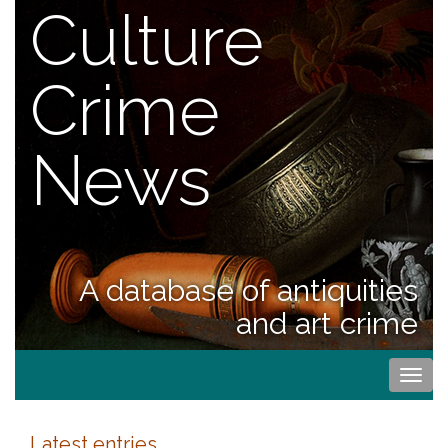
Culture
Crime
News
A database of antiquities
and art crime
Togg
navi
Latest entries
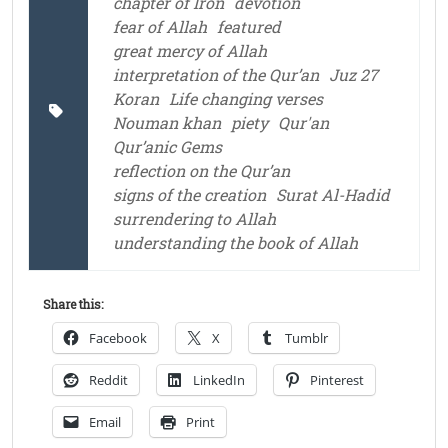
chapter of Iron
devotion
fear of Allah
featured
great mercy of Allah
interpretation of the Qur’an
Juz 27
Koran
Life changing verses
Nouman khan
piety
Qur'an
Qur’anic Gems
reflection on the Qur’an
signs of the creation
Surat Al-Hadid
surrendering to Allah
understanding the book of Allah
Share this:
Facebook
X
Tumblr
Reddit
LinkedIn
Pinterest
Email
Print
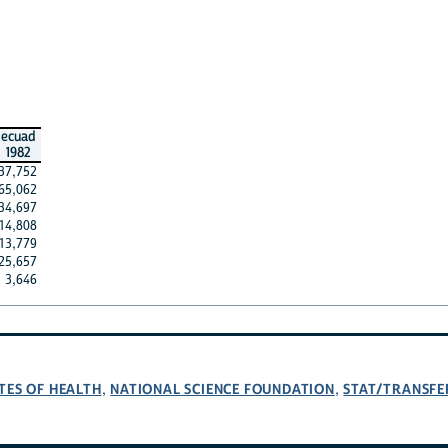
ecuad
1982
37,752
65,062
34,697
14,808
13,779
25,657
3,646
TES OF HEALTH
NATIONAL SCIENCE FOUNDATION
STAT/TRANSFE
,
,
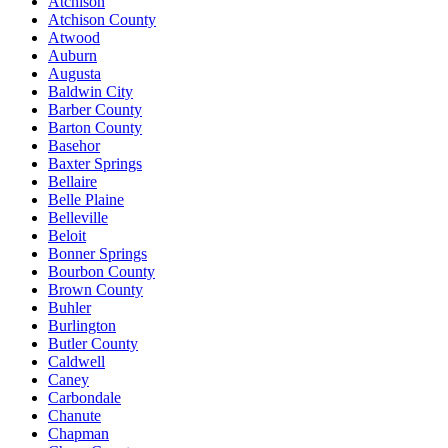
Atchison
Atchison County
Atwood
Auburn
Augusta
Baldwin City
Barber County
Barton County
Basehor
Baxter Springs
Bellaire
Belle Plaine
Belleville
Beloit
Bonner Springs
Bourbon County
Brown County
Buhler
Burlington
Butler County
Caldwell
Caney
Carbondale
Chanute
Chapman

### Exercise
Substitute "Co." for every occurrence of "County" throughout the text of all the entries above, leaving everything else unchanged. Omit the pictures from your answer.

### Answer to the exercise
Culture
Crime
News
A database of antiquities
and art crime
Togg
navi
Latest entries
chapter of Iron
devotion
fear of Allah
featured
great mercy of Allah
interpretation of the Qur’an
Juz 27
Koran
Life changing verses
Nouman khan
piety
Qur'an
Qur’anic Gems
reflection on the Qur’an
signs of the creation
Surat Al-Hadid
surrendering to Allah
understanding the book of Allah
Share this:
Facebook
X
Tumblr
Reddit
LinkedIn
Pinterest
Email
Print
ecuad
1982
37,752
65,062
34,697
14,808
13,779
25,657
3,646
TES OF HEALTH
NATIONAL SCIENCE FOUNDATION
STAT/TRANSFE
,
,
Atchison
Atchison Co.
Atwood
Auburn
Augusta
Baldwin City
Barber Co.
Barton Co.
Basehor
Baxter Springs
Bellaire
Belle Plaine
Belleville
Beloit
Bonner Springs
Bourbon Co.
Brown Co.
Buhler
Burlington
Butler Co.
Caldwell
Caney
Carbondale
Chanute
Chapman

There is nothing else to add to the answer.